这一切都很好，但是你用什么程序来编写你的java？也许您应该考虑使用像 Eclipse 这样的 IDE，因为它可以自动检测错误并添加导入。（我不确定你的是否这样做）它还告诉你你的程序的问题是“英文”。另外，考虑这个类可能是做计算器的一种更简单、更简单的方法：

public class Calculator {
public static void main(String[] args) {
    Scanner sc = new Scanner(System.in);
    System.out.print("Enter an Operator: ");
    String in = sc.next();
    char oper = in.charAt(0);

    System.out.print("Enter a number: ");
    in = sc.next();
    double num1 = Double.parseDouble(in);

    System.out.print("Enter another number: ");
    in = sc.next();
    double num2 = Double.parseDouble(in);

    if(oper == '+') {
        double result = num1 + num2;
        System.out.println(result);
    } else if(oper == '-') {
        double result = num1 - num2;
        System.out.println(result);
    } else if(oper == 'x') {
        double result = num1 * num2;
        System.out.println(result);
    } else if(oper == '/') {
        double result = num1 / num2;
        System.out.println(result);
    } else {
        double result = num1 % num2;
        System.out.println(result);
    }
        System.out.println("Hope this helped your mathmatical troubles!");
}

并且
作为一个习惯问题，而不是这样做：

import java.util.*;

最好这样做：

import java.util.Scanner;

这在这里可能没有太大区别，但是如果您正在运行一个更大的程序，则导入整个 java.util 将大大减慢您的程序。

希望这可以帮助！

Answer 7

您的主要方法需要像这样声明：

public static void main(String[] args) {..}

此外，您似乎只为您的所有算术方法（加法、减法等）提供了一个参数，尽管它们需要两个。

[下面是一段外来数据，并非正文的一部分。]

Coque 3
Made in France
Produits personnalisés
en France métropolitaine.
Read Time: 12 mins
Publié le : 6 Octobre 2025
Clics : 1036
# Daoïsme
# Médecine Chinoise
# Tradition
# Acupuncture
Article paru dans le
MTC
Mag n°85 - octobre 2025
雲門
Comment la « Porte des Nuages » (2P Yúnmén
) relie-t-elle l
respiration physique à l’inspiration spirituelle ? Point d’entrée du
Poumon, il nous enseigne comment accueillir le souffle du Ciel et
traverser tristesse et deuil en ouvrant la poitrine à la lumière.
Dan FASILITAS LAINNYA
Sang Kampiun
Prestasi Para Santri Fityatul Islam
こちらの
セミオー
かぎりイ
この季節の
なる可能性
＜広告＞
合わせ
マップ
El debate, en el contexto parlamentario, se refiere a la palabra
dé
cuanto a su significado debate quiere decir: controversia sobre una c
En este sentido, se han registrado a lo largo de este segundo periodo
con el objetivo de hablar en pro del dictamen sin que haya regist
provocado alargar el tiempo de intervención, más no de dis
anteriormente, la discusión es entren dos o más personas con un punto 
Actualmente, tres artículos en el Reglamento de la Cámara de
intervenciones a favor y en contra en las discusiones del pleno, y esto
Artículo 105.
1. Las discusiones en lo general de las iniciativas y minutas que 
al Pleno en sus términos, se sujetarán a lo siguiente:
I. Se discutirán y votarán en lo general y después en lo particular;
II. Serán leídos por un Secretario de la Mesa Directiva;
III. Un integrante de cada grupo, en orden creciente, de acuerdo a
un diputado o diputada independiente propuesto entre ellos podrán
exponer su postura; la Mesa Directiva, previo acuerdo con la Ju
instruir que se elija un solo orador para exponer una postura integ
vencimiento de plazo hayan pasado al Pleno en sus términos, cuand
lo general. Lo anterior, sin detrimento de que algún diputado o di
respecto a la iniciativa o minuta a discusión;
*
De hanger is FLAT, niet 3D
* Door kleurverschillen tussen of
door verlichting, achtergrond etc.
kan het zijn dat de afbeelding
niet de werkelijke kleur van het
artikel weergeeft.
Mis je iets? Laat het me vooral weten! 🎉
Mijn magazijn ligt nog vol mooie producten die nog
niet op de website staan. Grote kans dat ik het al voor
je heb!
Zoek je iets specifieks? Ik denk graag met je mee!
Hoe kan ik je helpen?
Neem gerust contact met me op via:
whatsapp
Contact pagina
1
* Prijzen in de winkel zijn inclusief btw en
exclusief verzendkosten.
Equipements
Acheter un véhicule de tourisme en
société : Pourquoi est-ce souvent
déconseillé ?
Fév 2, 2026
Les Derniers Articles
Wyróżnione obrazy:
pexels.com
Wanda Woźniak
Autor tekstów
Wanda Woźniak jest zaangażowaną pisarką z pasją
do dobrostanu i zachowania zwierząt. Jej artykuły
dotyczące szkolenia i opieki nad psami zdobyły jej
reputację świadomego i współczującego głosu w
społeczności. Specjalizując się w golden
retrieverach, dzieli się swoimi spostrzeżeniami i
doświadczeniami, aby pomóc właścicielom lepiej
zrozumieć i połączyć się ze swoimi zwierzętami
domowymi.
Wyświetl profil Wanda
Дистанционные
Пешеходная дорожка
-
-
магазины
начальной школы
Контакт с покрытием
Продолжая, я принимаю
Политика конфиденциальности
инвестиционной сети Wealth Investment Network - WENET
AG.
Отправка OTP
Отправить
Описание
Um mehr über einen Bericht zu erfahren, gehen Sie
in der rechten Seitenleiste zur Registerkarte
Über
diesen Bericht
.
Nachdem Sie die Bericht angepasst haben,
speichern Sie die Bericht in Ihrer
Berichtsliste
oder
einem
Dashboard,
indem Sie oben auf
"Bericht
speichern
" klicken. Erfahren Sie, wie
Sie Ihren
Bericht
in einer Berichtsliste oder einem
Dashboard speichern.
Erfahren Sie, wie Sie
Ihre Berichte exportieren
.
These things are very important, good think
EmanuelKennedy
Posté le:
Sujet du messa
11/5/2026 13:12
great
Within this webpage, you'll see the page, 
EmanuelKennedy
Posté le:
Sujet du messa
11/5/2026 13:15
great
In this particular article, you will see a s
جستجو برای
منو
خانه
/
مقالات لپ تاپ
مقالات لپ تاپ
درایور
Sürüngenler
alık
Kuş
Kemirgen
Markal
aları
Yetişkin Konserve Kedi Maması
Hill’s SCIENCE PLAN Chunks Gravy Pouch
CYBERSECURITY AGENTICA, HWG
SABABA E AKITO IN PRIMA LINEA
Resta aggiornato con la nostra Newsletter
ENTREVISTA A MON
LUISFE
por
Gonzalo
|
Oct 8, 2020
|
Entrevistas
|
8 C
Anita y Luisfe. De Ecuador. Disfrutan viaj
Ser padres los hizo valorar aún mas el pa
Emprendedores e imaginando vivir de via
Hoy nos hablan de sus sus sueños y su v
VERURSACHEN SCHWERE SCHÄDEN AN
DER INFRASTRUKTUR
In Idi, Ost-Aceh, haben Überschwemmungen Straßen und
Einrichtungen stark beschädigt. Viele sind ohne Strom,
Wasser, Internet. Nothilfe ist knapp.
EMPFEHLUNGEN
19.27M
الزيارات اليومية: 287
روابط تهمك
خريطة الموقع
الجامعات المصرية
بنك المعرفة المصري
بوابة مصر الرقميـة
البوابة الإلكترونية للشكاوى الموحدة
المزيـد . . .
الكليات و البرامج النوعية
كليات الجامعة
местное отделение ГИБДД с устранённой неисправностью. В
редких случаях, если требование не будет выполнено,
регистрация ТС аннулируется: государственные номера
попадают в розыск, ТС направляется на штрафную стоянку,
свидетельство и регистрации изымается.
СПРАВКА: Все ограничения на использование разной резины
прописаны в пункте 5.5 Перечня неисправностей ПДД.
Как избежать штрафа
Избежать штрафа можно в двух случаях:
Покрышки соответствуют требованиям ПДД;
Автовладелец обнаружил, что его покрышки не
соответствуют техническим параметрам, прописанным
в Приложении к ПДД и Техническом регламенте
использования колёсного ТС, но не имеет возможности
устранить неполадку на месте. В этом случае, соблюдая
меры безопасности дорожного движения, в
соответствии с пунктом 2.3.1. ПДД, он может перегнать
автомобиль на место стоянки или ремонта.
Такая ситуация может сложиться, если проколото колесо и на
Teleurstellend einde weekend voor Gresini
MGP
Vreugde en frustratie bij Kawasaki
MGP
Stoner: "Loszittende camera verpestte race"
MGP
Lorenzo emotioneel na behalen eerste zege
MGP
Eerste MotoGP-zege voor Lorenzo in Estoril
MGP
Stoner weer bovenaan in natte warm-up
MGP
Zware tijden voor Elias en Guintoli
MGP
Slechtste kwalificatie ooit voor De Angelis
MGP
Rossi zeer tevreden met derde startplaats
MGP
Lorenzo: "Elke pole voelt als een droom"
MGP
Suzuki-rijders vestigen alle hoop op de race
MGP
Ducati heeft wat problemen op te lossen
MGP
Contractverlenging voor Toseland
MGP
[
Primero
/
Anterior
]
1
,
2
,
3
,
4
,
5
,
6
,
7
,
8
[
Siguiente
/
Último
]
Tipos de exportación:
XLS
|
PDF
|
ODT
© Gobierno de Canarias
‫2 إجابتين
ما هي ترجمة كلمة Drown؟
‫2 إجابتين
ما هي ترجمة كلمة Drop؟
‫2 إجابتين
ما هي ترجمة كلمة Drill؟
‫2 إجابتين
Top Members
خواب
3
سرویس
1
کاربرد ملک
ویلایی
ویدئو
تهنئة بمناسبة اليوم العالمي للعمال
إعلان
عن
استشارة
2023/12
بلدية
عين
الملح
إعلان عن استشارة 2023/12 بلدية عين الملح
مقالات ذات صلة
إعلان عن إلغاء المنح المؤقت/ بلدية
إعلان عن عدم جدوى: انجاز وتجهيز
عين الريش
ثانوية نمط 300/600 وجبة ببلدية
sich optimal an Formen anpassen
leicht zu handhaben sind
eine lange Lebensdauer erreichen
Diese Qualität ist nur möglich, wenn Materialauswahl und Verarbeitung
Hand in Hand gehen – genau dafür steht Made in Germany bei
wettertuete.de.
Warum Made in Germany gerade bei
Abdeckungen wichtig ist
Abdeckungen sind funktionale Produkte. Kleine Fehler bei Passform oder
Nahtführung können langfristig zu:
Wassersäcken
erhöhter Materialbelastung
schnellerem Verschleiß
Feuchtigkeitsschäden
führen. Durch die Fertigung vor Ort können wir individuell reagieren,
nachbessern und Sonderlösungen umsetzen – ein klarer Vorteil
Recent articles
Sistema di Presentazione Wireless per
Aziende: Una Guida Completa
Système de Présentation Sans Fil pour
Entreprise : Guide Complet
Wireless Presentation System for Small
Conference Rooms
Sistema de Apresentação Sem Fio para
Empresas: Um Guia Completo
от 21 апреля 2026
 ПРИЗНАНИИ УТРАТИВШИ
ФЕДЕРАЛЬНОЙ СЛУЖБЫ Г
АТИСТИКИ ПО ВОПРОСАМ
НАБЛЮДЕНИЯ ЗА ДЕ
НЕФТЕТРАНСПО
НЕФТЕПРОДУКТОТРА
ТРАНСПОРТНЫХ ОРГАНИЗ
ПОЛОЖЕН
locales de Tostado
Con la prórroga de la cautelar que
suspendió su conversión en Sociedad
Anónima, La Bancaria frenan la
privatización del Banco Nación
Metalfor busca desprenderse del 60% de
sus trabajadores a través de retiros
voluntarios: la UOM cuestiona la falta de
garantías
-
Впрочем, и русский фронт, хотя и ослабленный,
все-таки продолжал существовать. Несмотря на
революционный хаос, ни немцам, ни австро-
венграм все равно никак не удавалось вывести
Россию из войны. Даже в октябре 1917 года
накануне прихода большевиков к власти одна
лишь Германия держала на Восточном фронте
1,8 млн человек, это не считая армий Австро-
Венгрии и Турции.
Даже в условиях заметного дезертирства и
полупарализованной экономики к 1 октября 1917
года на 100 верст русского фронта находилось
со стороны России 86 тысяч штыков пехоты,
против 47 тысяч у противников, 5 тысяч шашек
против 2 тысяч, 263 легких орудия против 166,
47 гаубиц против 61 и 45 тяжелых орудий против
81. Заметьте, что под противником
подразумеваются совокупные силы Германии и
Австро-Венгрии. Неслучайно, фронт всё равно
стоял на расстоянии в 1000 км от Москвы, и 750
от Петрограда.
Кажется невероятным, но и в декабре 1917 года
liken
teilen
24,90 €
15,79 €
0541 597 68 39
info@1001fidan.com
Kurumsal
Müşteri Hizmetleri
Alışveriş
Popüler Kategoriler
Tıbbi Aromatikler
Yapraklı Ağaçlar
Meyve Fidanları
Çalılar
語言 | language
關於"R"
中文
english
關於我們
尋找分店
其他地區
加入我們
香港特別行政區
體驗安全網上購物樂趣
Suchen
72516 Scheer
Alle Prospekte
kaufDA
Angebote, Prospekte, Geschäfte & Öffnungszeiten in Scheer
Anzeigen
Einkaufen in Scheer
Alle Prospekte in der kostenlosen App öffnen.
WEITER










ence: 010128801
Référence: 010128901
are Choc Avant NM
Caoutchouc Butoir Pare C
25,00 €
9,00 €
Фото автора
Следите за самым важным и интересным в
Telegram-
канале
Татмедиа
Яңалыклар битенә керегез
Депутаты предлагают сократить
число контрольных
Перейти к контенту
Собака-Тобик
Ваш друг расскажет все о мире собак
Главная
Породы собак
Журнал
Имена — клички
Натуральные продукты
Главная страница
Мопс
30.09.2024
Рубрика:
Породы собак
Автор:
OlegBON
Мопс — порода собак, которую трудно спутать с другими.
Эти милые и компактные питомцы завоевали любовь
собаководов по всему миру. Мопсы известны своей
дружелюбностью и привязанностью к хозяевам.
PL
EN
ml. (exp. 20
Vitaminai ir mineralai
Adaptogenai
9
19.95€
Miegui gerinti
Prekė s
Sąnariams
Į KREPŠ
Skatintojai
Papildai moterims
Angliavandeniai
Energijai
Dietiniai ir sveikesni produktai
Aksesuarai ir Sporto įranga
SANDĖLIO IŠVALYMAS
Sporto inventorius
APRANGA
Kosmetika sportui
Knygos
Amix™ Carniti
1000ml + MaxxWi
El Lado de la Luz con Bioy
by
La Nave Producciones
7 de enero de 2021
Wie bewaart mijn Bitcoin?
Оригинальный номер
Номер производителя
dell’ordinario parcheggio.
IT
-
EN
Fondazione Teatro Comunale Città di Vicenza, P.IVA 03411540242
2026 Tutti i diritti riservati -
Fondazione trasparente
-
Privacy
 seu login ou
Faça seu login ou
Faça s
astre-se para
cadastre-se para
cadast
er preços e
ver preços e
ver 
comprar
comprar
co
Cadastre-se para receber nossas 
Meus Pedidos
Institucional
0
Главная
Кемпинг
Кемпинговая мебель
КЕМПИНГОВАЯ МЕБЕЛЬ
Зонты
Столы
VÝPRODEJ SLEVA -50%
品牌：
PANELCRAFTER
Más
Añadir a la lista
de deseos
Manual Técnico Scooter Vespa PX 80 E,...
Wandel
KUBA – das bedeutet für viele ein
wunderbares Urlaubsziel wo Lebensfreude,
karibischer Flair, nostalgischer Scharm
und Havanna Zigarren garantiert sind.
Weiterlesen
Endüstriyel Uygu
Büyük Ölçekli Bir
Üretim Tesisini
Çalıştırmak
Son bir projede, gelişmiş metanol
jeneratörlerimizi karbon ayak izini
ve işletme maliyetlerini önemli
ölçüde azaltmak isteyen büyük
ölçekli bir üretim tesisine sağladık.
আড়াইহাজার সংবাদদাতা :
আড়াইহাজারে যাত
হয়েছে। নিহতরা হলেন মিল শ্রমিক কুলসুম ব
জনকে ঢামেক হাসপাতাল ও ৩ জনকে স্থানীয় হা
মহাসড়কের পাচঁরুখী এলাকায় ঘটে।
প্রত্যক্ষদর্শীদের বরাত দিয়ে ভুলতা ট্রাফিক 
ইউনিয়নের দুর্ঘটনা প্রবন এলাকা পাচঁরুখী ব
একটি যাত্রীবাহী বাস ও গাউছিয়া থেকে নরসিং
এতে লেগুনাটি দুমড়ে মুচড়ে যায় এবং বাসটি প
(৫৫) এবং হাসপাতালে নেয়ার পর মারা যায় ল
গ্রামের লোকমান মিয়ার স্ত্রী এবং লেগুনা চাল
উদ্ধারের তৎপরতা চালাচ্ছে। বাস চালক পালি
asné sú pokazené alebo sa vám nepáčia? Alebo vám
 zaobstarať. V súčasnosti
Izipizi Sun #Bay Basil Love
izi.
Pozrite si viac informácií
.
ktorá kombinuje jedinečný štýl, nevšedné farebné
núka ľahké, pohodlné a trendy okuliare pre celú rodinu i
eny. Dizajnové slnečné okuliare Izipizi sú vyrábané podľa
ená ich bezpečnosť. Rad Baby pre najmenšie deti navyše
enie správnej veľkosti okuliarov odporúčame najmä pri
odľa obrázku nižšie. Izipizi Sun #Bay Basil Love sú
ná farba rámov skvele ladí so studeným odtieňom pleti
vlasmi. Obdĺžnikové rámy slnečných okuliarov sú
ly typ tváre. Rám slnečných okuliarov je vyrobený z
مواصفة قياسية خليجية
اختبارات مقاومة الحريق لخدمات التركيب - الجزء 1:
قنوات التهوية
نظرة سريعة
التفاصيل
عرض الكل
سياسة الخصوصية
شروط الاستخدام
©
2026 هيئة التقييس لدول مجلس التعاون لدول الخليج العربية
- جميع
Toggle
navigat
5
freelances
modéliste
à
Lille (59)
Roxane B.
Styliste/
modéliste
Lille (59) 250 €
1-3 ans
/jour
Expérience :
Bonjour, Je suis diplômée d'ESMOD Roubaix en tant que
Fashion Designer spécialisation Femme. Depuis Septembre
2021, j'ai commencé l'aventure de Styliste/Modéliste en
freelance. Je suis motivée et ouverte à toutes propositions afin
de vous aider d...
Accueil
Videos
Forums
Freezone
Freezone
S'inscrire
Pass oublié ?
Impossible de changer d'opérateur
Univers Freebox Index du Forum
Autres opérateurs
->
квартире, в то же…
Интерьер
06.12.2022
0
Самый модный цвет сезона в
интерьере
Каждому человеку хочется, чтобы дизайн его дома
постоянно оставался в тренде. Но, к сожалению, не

public int addition(int x, int y);

不能用 调用addition(operands)，即只有一个参数，并且参数类型错误（该方法需要两个int，你给它一个Scanner）。所有这些方法也是如此。您需要int从Scanner. 你可以用Scanner.nextInt().

Answer 8

import java.lang.*;

import java.util.*;


public class Calculator
{
    private int solution;
    private int x;
    private int y;
 private char operators;

    public Calculator()
    {
        solution = 0;
        Scanner operators = new Scanner(System.in);
        Scanner operands = new Scanner(System.in);
    }

    public int addition(int x, int y)
    {
       return x + y;
    }
    public int subtraction(int x, int y)
    {
       return x - y;
    }
    public int multiplication(int x, int y)
    {    
       return x * y;
    }
    public int division(int x, int y)
    {
       solution = x / y;
       return solution;
    }
    public void main (String[] args)
    {
      System.out.println("What operation? ('+', '-', '*', '/')"); 

      System.out.println("Insert 2 numbers to be subtracted");
       System.out.println("operand 1: ");
       x = operands;
       System.out.println("operand 2: ");
       y = operands.next();
      switch(operators)
      {
          case('+'):
            addition(operands);
            operands.next();
            break;
          case('-'):
            subtraction(operands);
            operands.next();
            break;
          case('*'):
            multiplication(operands);
            operands.next();
            break;
          case('/'):
            division(operands);
            operands.next();
            break;
       }
  }
}

Answer 9

您要求用户输入整数，但您将语句operands.next();作为输入。尝试与您的变量和用户输入保持一致，因此将其更改为operands.nextInt()会有所帮助。

Answer 10

只是作为一个提示，开始投掷通常不是一个好主意

导入 java.util.*；

进入你的程序，因为它使程序不必要地大而慢。你需要做的就是

导入 java.util.Scanner；

如果我是正确的，java.lang 中的大部分内容（如果不是所有内容）都已经为您导入了。